**What is being asked**
With the images set aside, retype every record below character for character.

** Opening Exercise inputs block **

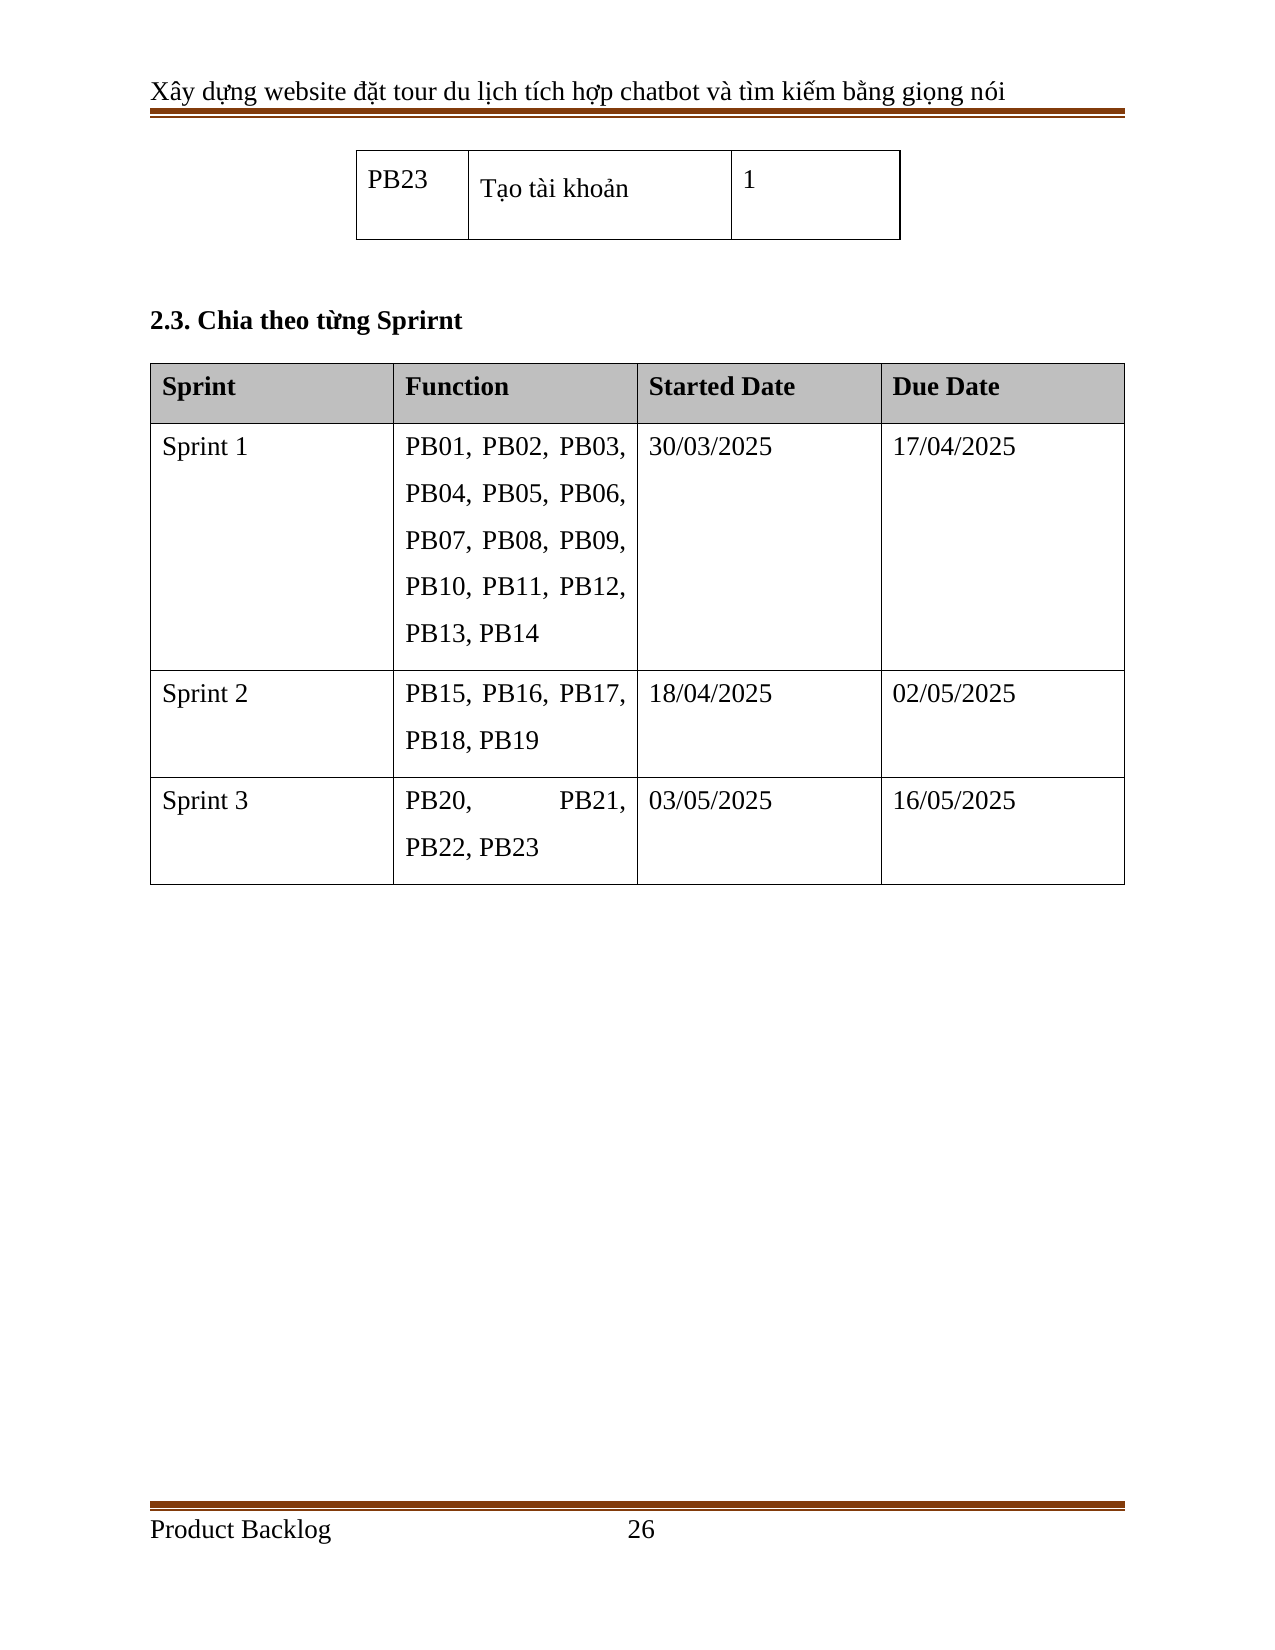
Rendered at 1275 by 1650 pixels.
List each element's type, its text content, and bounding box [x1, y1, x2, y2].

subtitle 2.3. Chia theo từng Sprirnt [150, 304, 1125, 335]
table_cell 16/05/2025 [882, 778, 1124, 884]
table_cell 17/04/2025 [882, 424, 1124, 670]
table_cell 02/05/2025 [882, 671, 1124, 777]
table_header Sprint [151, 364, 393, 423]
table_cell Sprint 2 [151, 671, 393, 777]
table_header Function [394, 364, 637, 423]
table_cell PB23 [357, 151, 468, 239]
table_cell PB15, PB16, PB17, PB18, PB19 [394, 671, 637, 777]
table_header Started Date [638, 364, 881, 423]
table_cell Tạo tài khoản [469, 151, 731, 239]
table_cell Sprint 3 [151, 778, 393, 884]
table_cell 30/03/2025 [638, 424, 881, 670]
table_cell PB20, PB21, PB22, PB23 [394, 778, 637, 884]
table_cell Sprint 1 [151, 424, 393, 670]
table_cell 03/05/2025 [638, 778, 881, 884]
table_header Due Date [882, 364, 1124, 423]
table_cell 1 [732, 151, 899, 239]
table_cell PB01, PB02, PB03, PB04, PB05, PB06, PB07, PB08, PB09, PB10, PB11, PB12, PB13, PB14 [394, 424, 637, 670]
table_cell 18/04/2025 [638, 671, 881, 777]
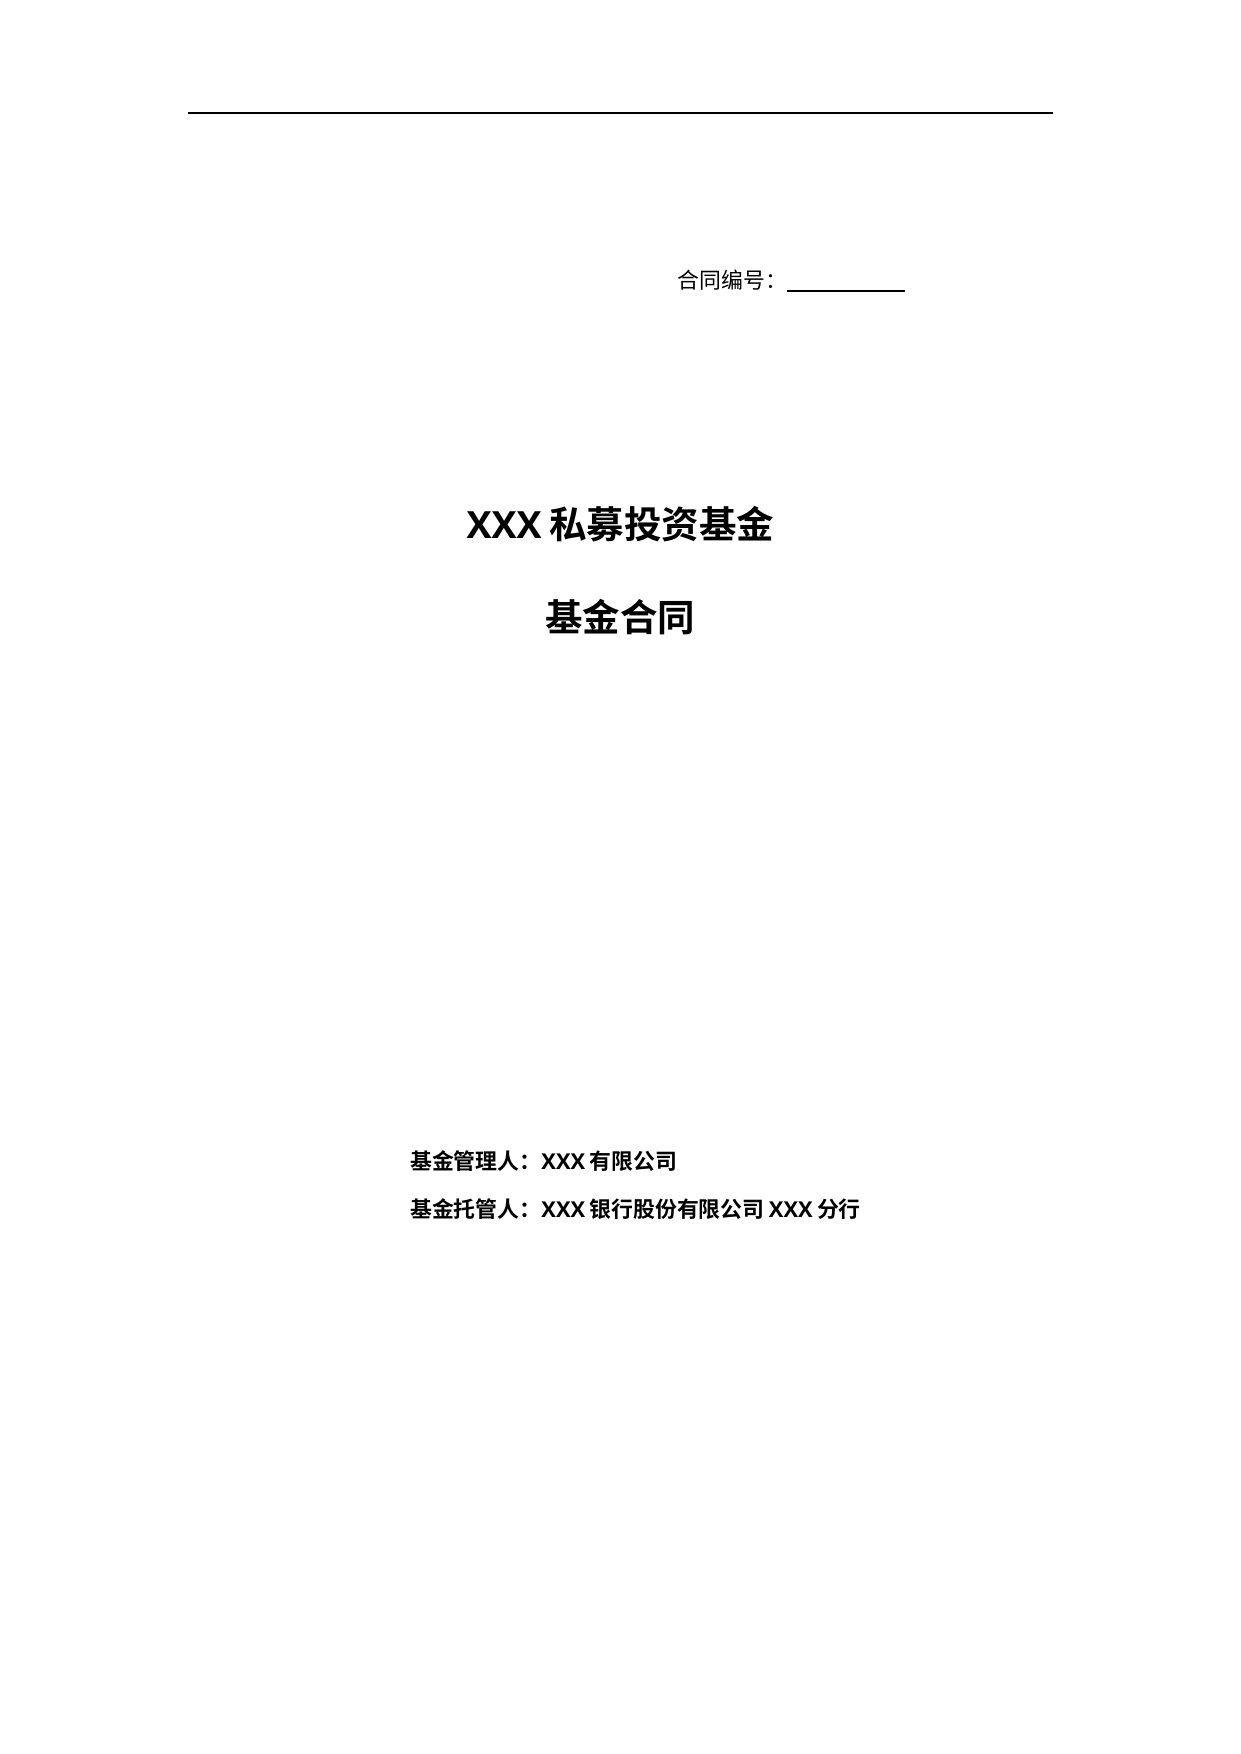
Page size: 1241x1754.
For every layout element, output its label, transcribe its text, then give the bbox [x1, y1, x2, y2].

** Closing Exercise inputs block **

**Output for this exercise**
Rendered at 1275 by 1650 pixels.
List each element's type, its text content, and bounding box [x1, y1, x2, y2].

subtitle 2.3. Chia theo từng Sprirnt [150, 304, 1125, 335]
table_cell 16/05/2025 [882, 778, 1124, 884]
table_cell 17/04/2025 [882, 424, 1124, 670]
table_cell 02/05/2025 [882, 671, 1124, 777]
table_header Sprint [151, 364, 393, 423]
table_cell Sprint 2 [151, 671, 393, 777]
table_header Function [394, 364, 637, 423]
table_cell PB23 [357, 151, 468, 239]
table_cell PB15, PB16, PB17, PB18, PB19 [394, 671, 637, 777]
table_header Started Date [638, 364, 881, 423]
table_cell Tạo tài khoản [469, 151, 731, 239]
table_cell Sprint 3 [151, 778, 393, 884]
table_cell 30/03/2025 [638, 424, 881, 670]
table_cell PB20, PB21, PB22, PB23 [394, 778, 637, 884]
table_cell Sprint 1 [151, 424, 393, 670]
table_cell 03/05/2025 [638, 778, 881, 884]
table_header Due Date [882, 364, 1124, 423]
table_cell 1 [732, 151, 899, 239]
table_cell PB01, PB02, PB03, PB04, PB05, PB06, PB07, PB08, PB09, PB10, PB11, PB12, PB13, PB14 [394, 424, 637, 670]
table_cell 18/04/2025 [638, 671, 881, 777]
Page size: 1241x1754.
For every layout element, output its label, transcribe its text, then give the bbox [x1, y1, x2, y2].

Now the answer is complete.